┌────────

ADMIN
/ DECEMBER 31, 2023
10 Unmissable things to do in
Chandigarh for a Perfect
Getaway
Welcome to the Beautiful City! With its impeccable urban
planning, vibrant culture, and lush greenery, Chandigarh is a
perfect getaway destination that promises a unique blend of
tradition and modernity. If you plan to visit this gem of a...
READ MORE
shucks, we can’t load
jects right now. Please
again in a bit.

└────────

EXERCISE BRIEF
Transcribe every row above word for word, keeping the original line breaks.

TASK ANSWER
ADMIN
/ DECEMBER 31, 2023
10 Unmissable things to do in
Chandigarh for a Perfect
Getaway
Welcome to the Beautiful City! With its impeccable urban
planning, vibrant culture, and lush greenery, Chandigarh is a
perfect getaway destination that promises a unique blend of
tradition and modernity. If you plan to visit this gem of a...
READ MORE
shucks, we can’t load
jects right now. Please
again in a bit.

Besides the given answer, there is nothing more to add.